Introducting clj-pgcopy

On a recent project, I was working on an ETL process, where the transform step happened in Clojure. After all of the data had been shaped the way we wanted, we imported the data into a Postgresql database. As with our typical pattern, we used the clojure.java.jdbc/insert-multi! function to insert rows in batches. But the performance for the database insertion wasn't quite what we were hoping for.

Although the overhead from org.clojure.jdbc is negligible in most scenarios, and certainly in virtually all CRUD-like workflows, it can become significant with batch insertions at scale: all of the work of converting data types to String-y parameters adds up.

Having previously used the COPY syntax for importing textual data like CSVs, I found that Postgresql's COPY also has a binary variant that allows direct insertion into tables. Because the binary on-the-wire representation of Postgresql's data types is virtually the same as the storage representation, there is significantly less overhead for importing using COPY ... FROM STDIN WITH BINARY.

So, there are immediately two benefits to using the binary COPY approach:

  1. The binary on-the-wire representation weighs less than its textual, INSERT-based counterpart.
  2. The Postgres server has less work to do to extract data from a binary COPY than it does with INSERT statement because the binary representation so closely mirrors the internal storage representation.

There may be other benefits I'm unaware of, but those two things alone made me curious if there was a way to get the COPY goodness with idiomatic Clojure.

List of tasks:
[1] In the clj-pgcopy post, which function did the project use to insert rows in batches?
[2] Output the passage of the clj-pgcopy post that begins with the words "On a recent" and ends after the words "parameters adds up.".

(Dataset records)
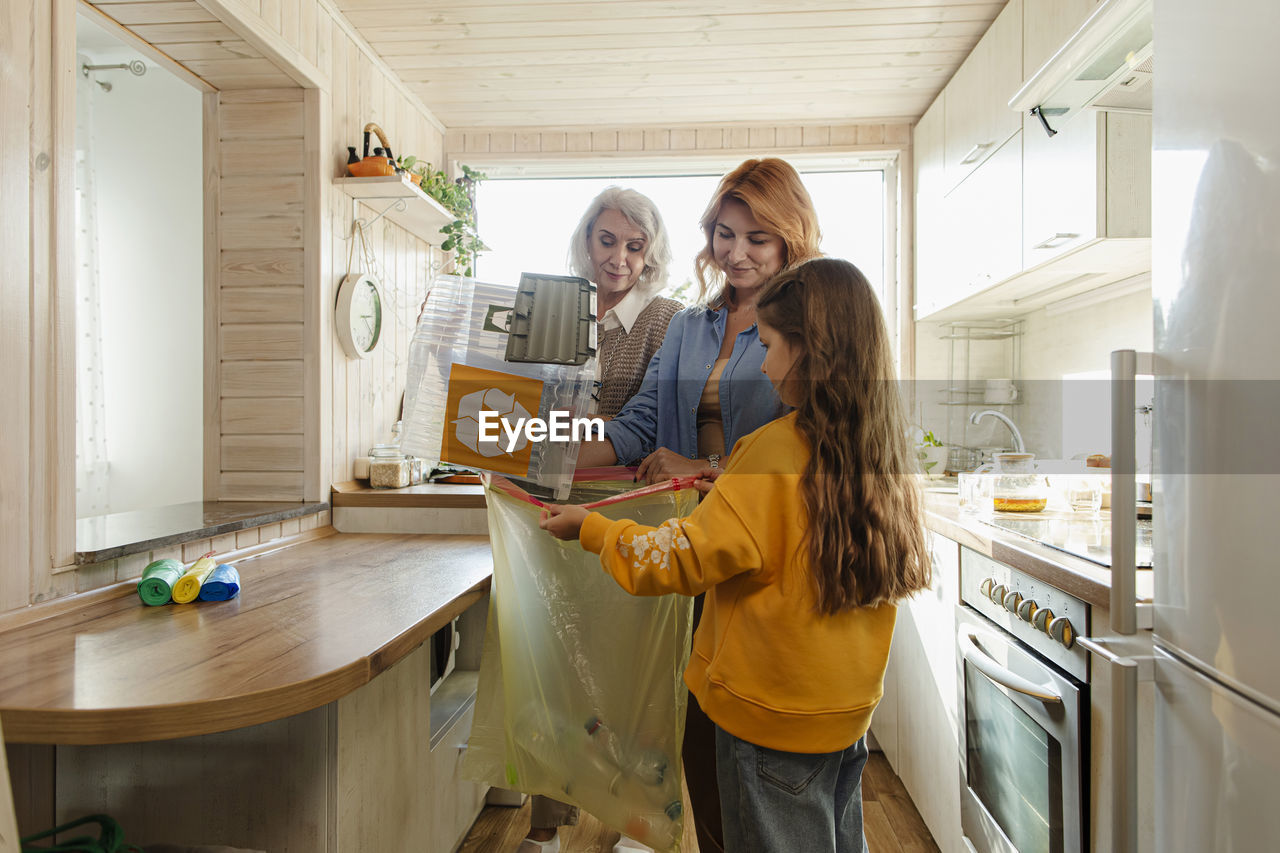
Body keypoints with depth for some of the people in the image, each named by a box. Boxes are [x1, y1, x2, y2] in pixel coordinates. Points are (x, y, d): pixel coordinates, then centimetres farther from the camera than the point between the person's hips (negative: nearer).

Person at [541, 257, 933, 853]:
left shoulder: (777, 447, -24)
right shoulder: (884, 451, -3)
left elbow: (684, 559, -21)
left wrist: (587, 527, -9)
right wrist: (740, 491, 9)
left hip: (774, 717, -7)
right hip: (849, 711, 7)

--

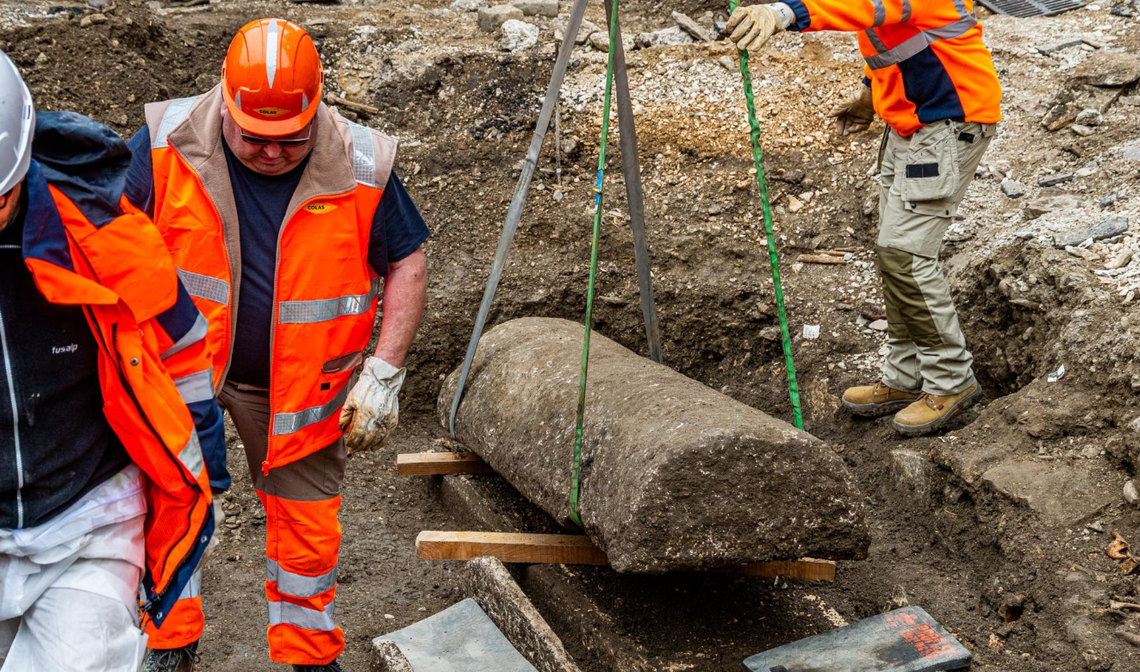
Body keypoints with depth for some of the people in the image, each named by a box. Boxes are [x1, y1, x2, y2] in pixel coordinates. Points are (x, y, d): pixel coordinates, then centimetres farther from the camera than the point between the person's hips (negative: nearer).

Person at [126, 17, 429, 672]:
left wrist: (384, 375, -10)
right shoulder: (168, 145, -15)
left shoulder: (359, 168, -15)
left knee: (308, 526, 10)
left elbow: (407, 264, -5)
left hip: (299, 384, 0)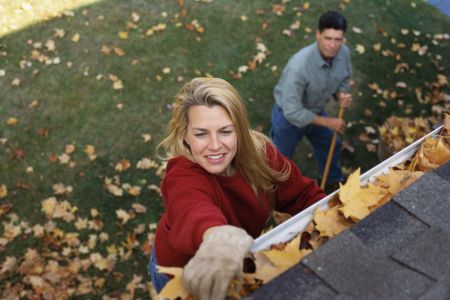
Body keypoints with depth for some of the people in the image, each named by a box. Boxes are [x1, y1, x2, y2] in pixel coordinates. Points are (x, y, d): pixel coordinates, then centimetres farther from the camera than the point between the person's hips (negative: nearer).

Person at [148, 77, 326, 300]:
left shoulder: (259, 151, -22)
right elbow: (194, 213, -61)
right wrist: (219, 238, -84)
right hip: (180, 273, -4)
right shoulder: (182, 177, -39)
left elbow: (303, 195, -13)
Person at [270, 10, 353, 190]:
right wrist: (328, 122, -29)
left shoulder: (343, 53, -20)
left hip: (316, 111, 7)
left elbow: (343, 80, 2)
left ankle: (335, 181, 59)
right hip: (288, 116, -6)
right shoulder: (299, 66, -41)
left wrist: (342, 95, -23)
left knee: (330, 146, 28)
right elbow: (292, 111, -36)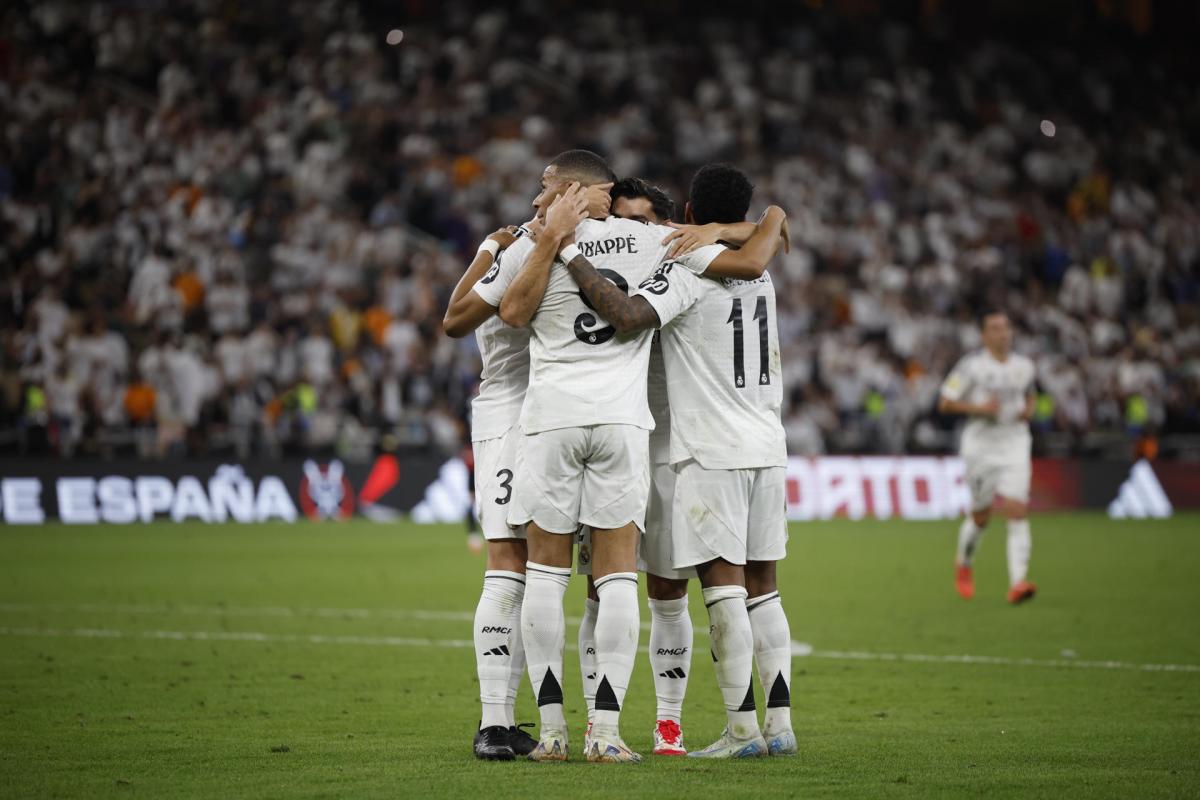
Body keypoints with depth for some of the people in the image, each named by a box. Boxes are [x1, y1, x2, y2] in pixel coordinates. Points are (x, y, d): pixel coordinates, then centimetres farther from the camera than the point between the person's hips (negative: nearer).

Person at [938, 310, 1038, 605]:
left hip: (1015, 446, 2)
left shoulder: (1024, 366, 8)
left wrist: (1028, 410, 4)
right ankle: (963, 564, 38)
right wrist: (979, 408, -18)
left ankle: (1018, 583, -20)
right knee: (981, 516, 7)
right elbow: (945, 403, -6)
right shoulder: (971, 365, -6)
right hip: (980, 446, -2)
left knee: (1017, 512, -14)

Expected outputs:
[1] The clojure.java.jdbc/insert-multi! function.

[2]
On a recent project, I was working on an ETL process, where the transform step happened in Clojure. After all of the data had been shaped the way we wanted, we imported the data into a Postgresql database. As with our typical pattern, we used the clojure.java.jdbc/insert-multi! function to insert rows in batches. But the performance for the database insertion wasn't quite what we were hoping for.

Although the overhead from org.clojure.jdbc is negligible in most scenarios, and certainly in virtually all CRUD-like workflows, it can become significant with batch insertions at scale: all of the work of converting data types to String-y parameters adds up.